Surat kabar tersebut mengutip salah satu sumber yang mengatakan bahwa Perdana Menteri “mengeksploitasi delegasi tersebut untuk menciptakan kesan bahwa negosiasi sedang berlangsung, padahal kenyataannya semua orang menunggu tanggapan resmi dari Israel.”
Mediator Gaza Temui Kepala Intelijen Israel di Roma
Mediator Mesir, Qatar, dan Amerika Serikat (AS) akan bertemu dengan para perunding Israel di ibu kota Italia, Roma, pada Minggu (28/7/2024), dalam upaya terbaru untuk mencapai gencatan senjata di Gaza.
Rencana pertemuan itu dilaporkan oleh media yang terkait dengan Pemerintah Mesir.
“Pertemuan empat arah antara para pejabat Mesir dan rekan-rekan mereka dari Amerika dan Qatar, di hadapan kepala intelijen Israel, akan diadakan di Roma pada Minggu untuk mencapai kesepakatan mengenai gencatan senjata di Gaza,” lapor Al-Qahera News, yang bertautan dengan intelijen Mesir, pada Jumat (26/7/2024).
Al-Qahera News malaporkan hal tersebut dengan mengutip keterangan dari seorang "pejabat senior" yang tidak disebutkan namanya.
Mesir, bersama Qatar dan Amerika Serikat, telah terlibat dalam upaya mediasi selama berbulan-bulan yang bertujuan mengakhiri perang Israel-Hamas yang berkecamuk di Jalur Gaza selama lebih dari sembilan bulan.
Kesepakatan gencatan senjata yang diusulkan akan dikaitkan dengan pembebasan sandera yang ditahan oleh militan Gaza dengan imbalan tahanan Palestina yang ditahan di Israel.
Media pemberitaan AS, Axios, secara terpisah melaporkan, Direktur Badan Intelijen Pusat AS (Central Intelligence Agency/CIA) Bill Burns diperkirakan akan mengadakan pembicaraan mengenai masalah ini di Roma pada Minggu dengan para pejabat Israel, Qatar, dan Mesir.

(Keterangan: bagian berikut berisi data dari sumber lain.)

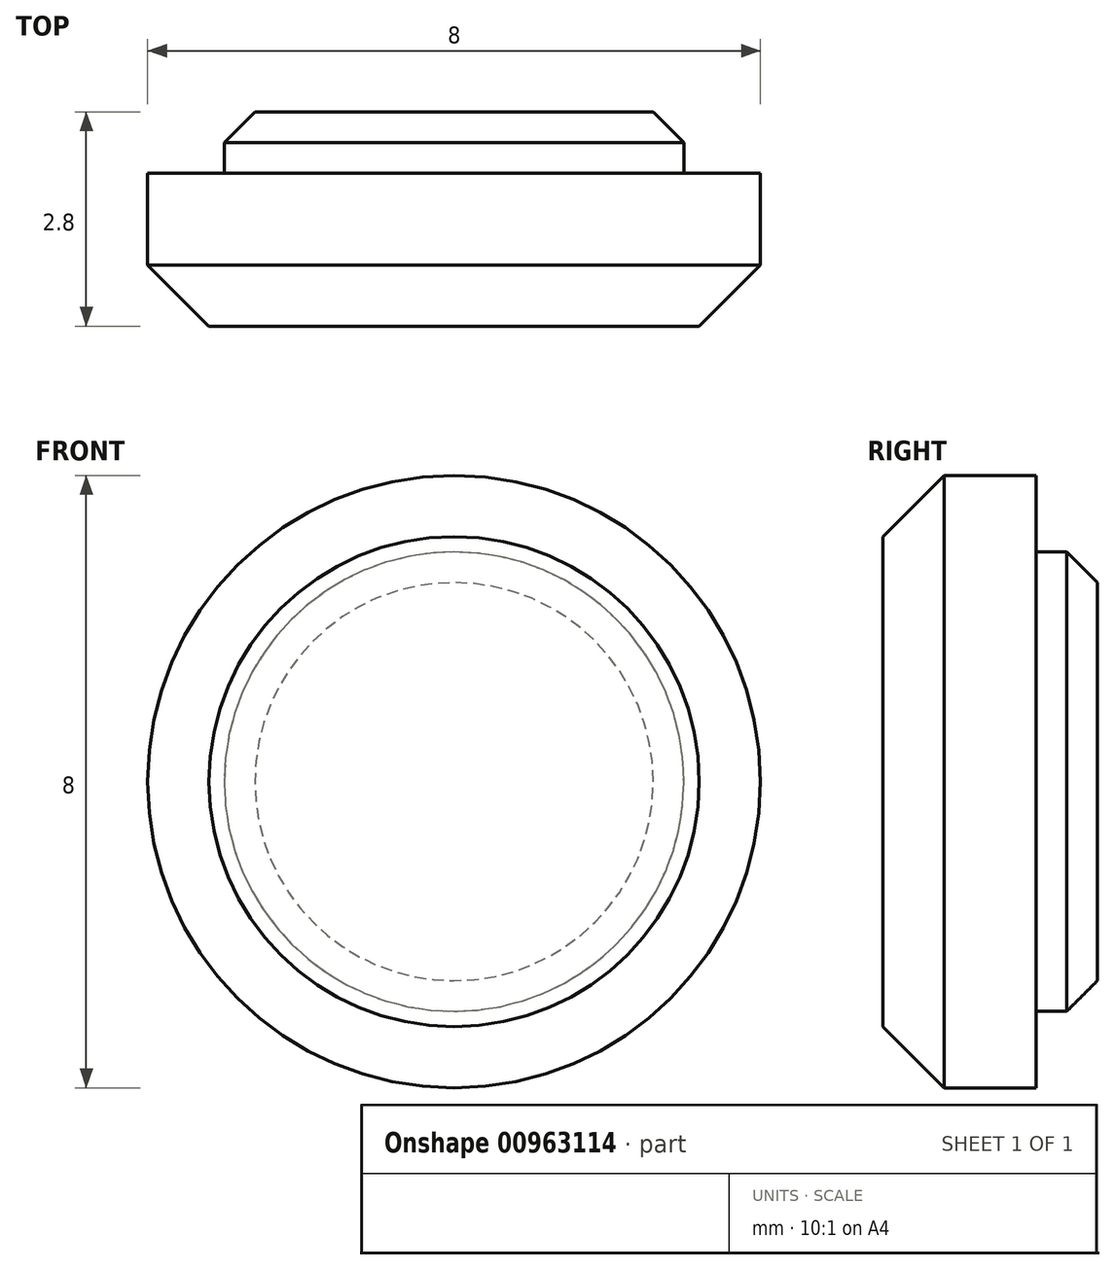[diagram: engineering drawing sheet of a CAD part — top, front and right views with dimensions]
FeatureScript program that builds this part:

Pejabat yang dikutip oleh Al-Qahera News mengatakan, Mesir bersikeras untuk melakukan “gencatan senjata segera” sebagai bagian dari perjanjian tersebut, yang juga harus “menjamin masuknya bantuan kemanusiaan ke Gaza” dan “menjaga kebebasan bergerak” warga sipil di Gaza, wilayah Palestina.

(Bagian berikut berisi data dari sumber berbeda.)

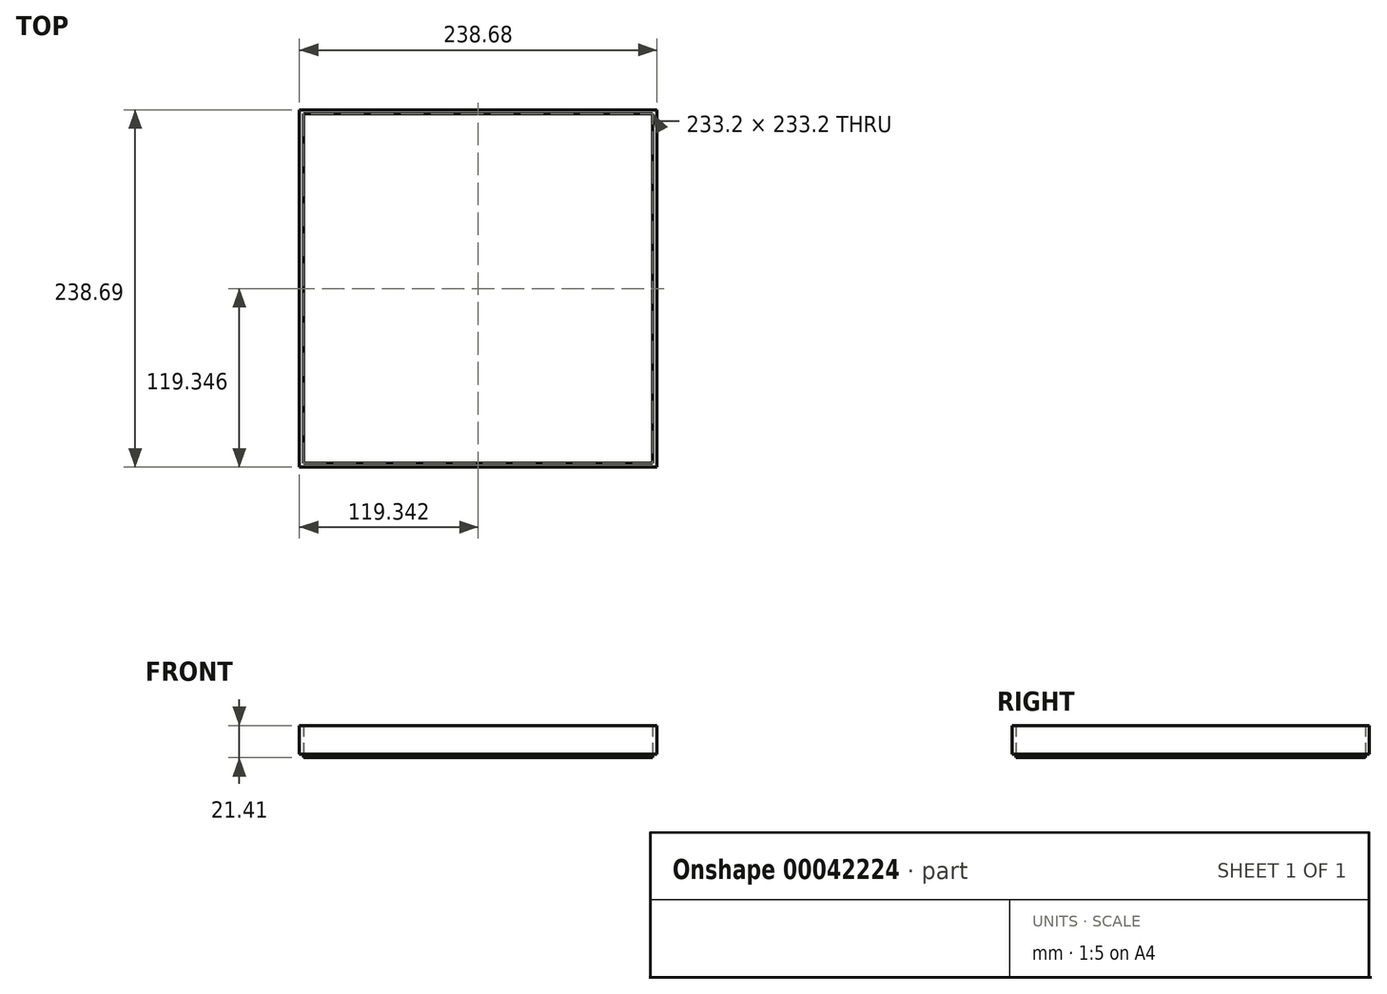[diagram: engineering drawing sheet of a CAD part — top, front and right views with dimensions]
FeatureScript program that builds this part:
annotation { "Feature Type Name" : "Feature", "Feature Type Description" : "" }
export const myFeature = defineFeature(function(context is Context, id is Id, definition is map)
    precondition{}
    {
        {
            var Q0;
            Q0=qCreatedBy(makeId("Top.planeOp"),FACE);
            var sketch = newSketch(context, id + "F0", { "sketchPlane" : qUnion([Q0])});
            skLineSegment(sketch, "E0.bottom", {"start": v(-178.9, 102.62) * mm, "end": v(54.3, 102.62) * mm});
            skLineSegment(sketch, "E0.top", {"start": v(-178.9, -130.58) * mm, "end": v(54.3, -130.58) * mm});
            skLineSegment(sketch, "E0.left", {"start": v(-178.9, 102.62) * mm, "end": v(-178.9, -130.58) * mm});
            skLineSegment(sketch, "E0.right", {"start": v(54.3, 102.62) * mm, "end": v(54.3, -130.58) * mm});
            skSolve(sketch);
        }
        {
            var Q0;
            Q0=makeQuery(id+"F0.imprint","IMPRINT",FACE,{"disambiguationData":[TD([[makeQuery(id+"F0.imprint","IMPRINT",EDGE,{"derivedFrom":sQuery(id+"F0.wireOp",EDGE,"E0.bottom")}),-1.0]])]});
            extrude(context, id + "F1", {"entities" : qUnion([Q0]), "depth" : 2.36 * mm});
        }
        {
            var Q0;
            Q0=makeQuery(id+"F1.opExtrude","CAP_FACE",FACE,{"disambiguationData":[OSD([sQuery(id+"F0.wireOp",EDGE,"E0.bottom"),sQuery(id+"F0.wireOp",EDGE,"E0.top"),sQuery(id+"F0.wireOp",EDGE,"E0.left"),sQuery(id+"F0.wireOp",EDGE,"E0.right")])],"isStart":false});
            var sketch = newSketch(context, id + "F2", { "sketchPlane" : qUnion([Q0])});
            skLineSegment(sketch, "E1.bottom", {"start": v(-181.65, 105.36) * mm, "end": v(57.03, 105.36) * mm});
            skLineSegment(sketch, "E1.top", {"start": v(-181.65, -133.33) * mm, "end": v(57.03, -133.33) * mm});
            skLineSegment(sketch, "E1.left", {"start": v(-181.65, 105.36) * mm, "end": v(-181.65, -133.33) * mm});
            skLineSegment(sketch, "E1.right", {"start": v(57.03, 105.36) * mm, "end": v(57.03, -133.33) * mm});
            skLineSegment(sketch, "E2", {"start": v(-178.9, -12.04) * mm, "end": v(-181.65, -12.04) * mm});
            skPoint(sketch, "E2.endSnap0", {"position": v(-181.65, -13.98) * mm});
            skLineSegment(sketch, "E3", {"start": v(-153.36, 105.36) * mm, "end": v(-153.36, 102.62) * mm});
            skLineSegment(sketch, "E4", {"start": v(54.3, -13.98) * mm, "end": v(57.03, -13.98) * mm});
            skLineSegment(sketch, "E5", {"start": v(-62.3, -130.58) * mm, "end": v(-62.3, -133.33) * mm});
            skPoint(sketch, "E5.startSnap0", {"position": v(-62.3, -133.33) * mm});
            skSolve(sketch);
        }
        {
            var Q0;
            {var subQ3=sQuery(id+"F2.wireOp",EDGE,"E2");Q0=makeQuery(id+"F2.imprint","IMPRINT",FACE,{"disambiguationData":[TD([[makeQuery(id+"F2.imprint","IMPRINT",EDGE,{"derivedFrom":subQ3}),-1.0]])]});}
            var Q1;
            {var subQ3=sQuery(id+"F2.wireOp",EDGE,"E2");Q1=makeQuery(id+"F2.imprint","IMPRINT",FACE,{"disambiguationData":[TD([[makeQuery(id+"F2.imprint","IMPRINT",EDGE,{"derivedFrom":subQ3}),1.0]])]});}
            var Q2;
            {var subQ7=sQuery(id+"F2.wireOp",EDGE,"E3");Q2=makeQuery(id+"F2.imprint","IMPRINT",FACE,{"disambiguationData":[TD([[makeQuery(id+"F2.imprint","IMPRINT",EDGE,{"derivedFrom":subQ7}),1.0]])]});}
            var Q3;
            {var subQ3=sQuery(id+"F2.wireOp",EDGE,"E4");Q3=makeQuery(id+"F2.imprint","IMPRINT",FACE,{"disambiguationData":[TD([[makeQuery(id+"F2.imprint","IMPRINT",EDGE,{"derivedFrom":subQ3}),-1.0]])]});}
            extrude(context, id + "F3", {"entities" : qUnion([Q0, Q1, Q2, Q3]), "depth" : 19.05 * mm});
        }
    });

Kairo juga ingin melihat “penarikan penuh [Israel] dari penyeberangan Rafah” yang menghubungkan Gaza ke Mesir, pejabat itu menambahkan.
Upaya mediasi baru-baru ini berfokus pada kerangka kerja yang disampaikan Presiden AS Joe Biden pada akhir Mei, dan menyebutnya sebagai proposal Israel.
Pada Kamis (25/7/2024), Perdana Menteri Israel Benjamin Netanyahu berpidato di depan Kongres AS untuk memohon dukungan berkelanjutan dari AS, sebelum bertemu dengan Biden dan Wakil Presiden Kamala Harris.
Harris, yang kemungkinan besar akan menjadi calon dari Partai Demokrat dalam pemilihan presiden AS akhir tahun ini, mengatakan setelah pertemuan tersebut bahwa dia tidak akan “diam” atas penderitaan di Gaza dan sudah waktunya untuk mengakhiri konflik yang “menghancurkan” tersebut.
Baca juga: Pejabat Israel Semprot Kamala Harris yang Serukan Sudah Saatnya Perang Gaza Berakhir
Perang Gaza dimulai setelah serangan Hamas pada 7 Oktober di Israel selatan yang mengakibatkan kematian sekitar 1.200 orang.
Dari sekitar 250 orang yang disandera hari itu, lebih dari 100 orang masih ditahan di Jalur Gaza, termasuk 39 orang yang menurut militer Israel sudah tewas.
Israel melancarkan kampanye pembalasan terhadap penguasa Gaza, Hamas, yang menewaskan lebih dari 39.000 orang di wilayah tersebut, menurut Kementerian Kesehatan Gaza, yang tidak membedakan antara kematian warga sipil dan militan.